Und irgendwie liegt es zum Zerreißen in der Luft – denn diese Verhältnisse dauern schon sehr lange an -, dass irgendwann einer oder eine kommen wird, die diese Verhältnisse auf den Kopf stellt, vielleicht ein Buch schreiben wird und damit ein Ventil installiert, das den Menschen wieder Luft zum Atmen und viel wichtiger – die Lust, alltäglich zu leben, schenkt.

This entry was posted on Sunday, October 25th, 2009 at 20:45 and is filed under Kultur & Gesellschaft. You can follow any responses to this entry through the RSS 2.0 feed. You can leave a response, or trackback from your own site.

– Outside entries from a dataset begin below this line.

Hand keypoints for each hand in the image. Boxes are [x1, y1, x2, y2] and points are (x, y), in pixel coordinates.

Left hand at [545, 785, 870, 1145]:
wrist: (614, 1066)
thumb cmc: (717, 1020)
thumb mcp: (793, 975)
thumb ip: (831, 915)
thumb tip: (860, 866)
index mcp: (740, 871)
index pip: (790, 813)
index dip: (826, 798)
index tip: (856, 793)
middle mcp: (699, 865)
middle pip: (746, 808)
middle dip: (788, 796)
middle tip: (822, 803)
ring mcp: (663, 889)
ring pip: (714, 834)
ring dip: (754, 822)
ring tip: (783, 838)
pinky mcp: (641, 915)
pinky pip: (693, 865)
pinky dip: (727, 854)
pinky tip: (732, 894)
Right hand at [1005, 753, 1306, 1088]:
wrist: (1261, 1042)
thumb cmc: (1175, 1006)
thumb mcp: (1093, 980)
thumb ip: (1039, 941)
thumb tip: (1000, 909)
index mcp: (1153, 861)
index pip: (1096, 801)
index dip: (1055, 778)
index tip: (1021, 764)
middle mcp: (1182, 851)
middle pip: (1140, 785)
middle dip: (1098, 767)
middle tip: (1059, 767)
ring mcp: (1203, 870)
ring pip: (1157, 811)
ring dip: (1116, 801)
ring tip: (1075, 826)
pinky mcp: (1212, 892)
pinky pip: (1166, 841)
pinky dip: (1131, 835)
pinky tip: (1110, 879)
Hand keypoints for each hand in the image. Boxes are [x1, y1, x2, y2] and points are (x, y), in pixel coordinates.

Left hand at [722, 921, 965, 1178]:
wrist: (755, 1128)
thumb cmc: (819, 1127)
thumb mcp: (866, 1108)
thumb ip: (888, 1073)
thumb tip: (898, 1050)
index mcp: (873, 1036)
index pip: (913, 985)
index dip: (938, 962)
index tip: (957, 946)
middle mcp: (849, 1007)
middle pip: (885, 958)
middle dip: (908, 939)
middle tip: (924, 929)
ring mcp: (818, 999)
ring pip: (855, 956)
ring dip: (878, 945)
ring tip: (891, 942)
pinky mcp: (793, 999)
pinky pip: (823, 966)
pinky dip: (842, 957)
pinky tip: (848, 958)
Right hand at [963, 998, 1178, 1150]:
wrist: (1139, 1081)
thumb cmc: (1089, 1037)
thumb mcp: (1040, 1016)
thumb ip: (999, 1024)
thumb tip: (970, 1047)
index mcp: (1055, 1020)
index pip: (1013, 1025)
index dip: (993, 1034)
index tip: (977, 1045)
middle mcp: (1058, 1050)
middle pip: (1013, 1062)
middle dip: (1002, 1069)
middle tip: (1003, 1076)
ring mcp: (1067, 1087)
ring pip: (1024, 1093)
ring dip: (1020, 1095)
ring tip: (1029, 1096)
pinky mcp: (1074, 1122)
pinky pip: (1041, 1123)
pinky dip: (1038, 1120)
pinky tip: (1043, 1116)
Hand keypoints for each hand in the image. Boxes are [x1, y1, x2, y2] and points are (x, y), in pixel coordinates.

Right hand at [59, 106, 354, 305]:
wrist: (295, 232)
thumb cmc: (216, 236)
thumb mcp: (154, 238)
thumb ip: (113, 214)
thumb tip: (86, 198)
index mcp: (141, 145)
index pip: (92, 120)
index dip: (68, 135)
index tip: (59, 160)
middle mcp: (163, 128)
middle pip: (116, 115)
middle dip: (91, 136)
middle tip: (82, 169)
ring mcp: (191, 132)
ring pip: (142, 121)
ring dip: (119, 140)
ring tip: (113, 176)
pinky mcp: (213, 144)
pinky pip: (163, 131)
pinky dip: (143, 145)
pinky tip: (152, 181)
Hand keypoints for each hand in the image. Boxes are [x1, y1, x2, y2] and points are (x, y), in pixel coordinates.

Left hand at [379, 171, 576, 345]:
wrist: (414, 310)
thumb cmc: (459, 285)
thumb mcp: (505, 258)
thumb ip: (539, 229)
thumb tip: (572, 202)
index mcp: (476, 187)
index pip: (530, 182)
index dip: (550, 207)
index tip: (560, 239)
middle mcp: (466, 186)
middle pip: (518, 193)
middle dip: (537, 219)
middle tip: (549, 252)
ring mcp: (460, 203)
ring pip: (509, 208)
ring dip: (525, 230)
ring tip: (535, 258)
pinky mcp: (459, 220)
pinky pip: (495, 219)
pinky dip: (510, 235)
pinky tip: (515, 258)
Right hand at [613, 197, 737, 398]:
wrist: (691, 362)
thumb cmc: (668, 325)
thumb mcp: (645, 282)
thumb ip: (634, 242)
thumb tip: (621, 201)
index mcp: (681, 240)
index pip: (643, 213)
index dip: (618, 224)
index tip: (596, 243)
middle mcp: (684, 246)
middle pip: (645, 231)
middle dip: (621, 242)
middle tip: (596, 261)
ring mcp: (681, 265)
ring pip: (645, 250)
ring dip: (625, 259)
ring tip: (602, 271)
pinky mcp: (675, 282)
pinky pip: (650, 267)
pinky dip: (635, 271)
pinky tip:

3 Responses to “Von Aussteigern und Alltäglichen”

  1. Hartmut Rieg Says:

    Hallo Samuel,
    es kann sein, dass durch die Veränderungen der letzten Jahrzehnte das Ínteresse an Aussteigern zugenommen hat, gibt es ja sogar Reality-TV dazu. Lehrer sind bestimmt geeignete Protagonisten, weil sie ständig widersprüchlichen Rollenerwartungen von Schülern, Eltern und Behörden ausgesetzt sind und dazwischen ihre eigene Position behaupten müssen.
    Ich finde aber, dass es generell nicht schaden kann, von Zeit zu Zeit eine Art Identitätscheck bei sich selbst vorzunehmen und zu sehen, wo man eigentlich steht. Das Buch von Mercier (Nachtzug) beginnt mit dem Gedanken, dass jeder von uns so vielfältig ist, dass er sich von sich selbst ebensosehr unterscheidet wie von den anderen.
    Konsequent geht die Hauptfigur Gregorius weg, um einen anderen zu studieren und kehrt zu sich selbst (vielleicht nicht in die Schule) zurück. Die Figur Prado, die er studierte, hatte geschrieben “Das Leben ist nicht das, was wir leben; es ist das, was wir uns vorstellen zu leben”. Am Ende ist Gregorius bereit sich selbst neu zu konstruieren.

  2. SL Says:

    Du hast recht, dass ein Identitätscheck gut ist. Das Verreisen oder ein Ortswechsel kann einem dabei helfen. Wir haben ja öfter schon kurz über Zivilisationskritik und so weiter gesprochen: Ohne das Kennenlernen anderer Kulturen, hätte ich mich glaube ich kaum mit Zivilisationskritikern beschäftigt. Grundsätzlich ist Reisen mit dem Ziel der Bildung zu begrüßen, ich glaube da sind wir uns einig.
    Mir ging es letztlich darum, dass man aber auch das Alltägliche nicht verneinen soll. Die wenigsten Menschen steigen tatsächlich aus, obwohl sie immer mehr das Bedürfnis dazu entwickeln. Das ist irgendwo eine ethische Überlegung, dass man sich der Aufgabe des Lebens stellt und versucht im alltäglichen Leben Freude und Begeisterung zu erfahren, statt immer mehr seine Sehnsüchte in Ausstiegsszenarios zu projezieren, die vielleicht genauso wenig erfüllt werden. Oder irgendwann genauso Alltag werden.
    Mercier Buch ist um Längen besser als das von Wells, auch wenn ich Mercier leider nicht komplett lesen konnte, da ich es mir kurz ausgeliehen hatte und ich es wieder zurückgeben musste.
    Der von Dir dargestellt Ansatz des “sich selbst neu zu konstruieren” ist wirklich ein interessanter Gedanke und wenn man sich dies für sein alltägliches Leben beherzigt, dann kann man, denke ich, glücklich und gut leben und sich weiterentwickeln.

  3. Hartmut Rieg Says:

    Ich habe mal bei amazon nach dem Stichwort “Aussteiger” gesucht und war beeindruckt. Übrigens ist bei Vox Sonntag nachmittag Aussteiger-Dokusoap angesagt. Offensichtlich gibt es einen Bedarf und das Angebot dient als Opium für die Bedürftigen. Demnächst habe ich die Gelegenheit, Wells anzuhören, aber es stimmt schon: Um selbst weiter zu kommen, braucht man keine 5 solchen Bücher.
    Was das alltägliche angeht: Man muss immer im Auge behalten, wo man herkommt und wo man hin will, sonst wird man gelebt statt dies selbst zu erledigen. Das macht dann das lltägliche auch wieder spannend.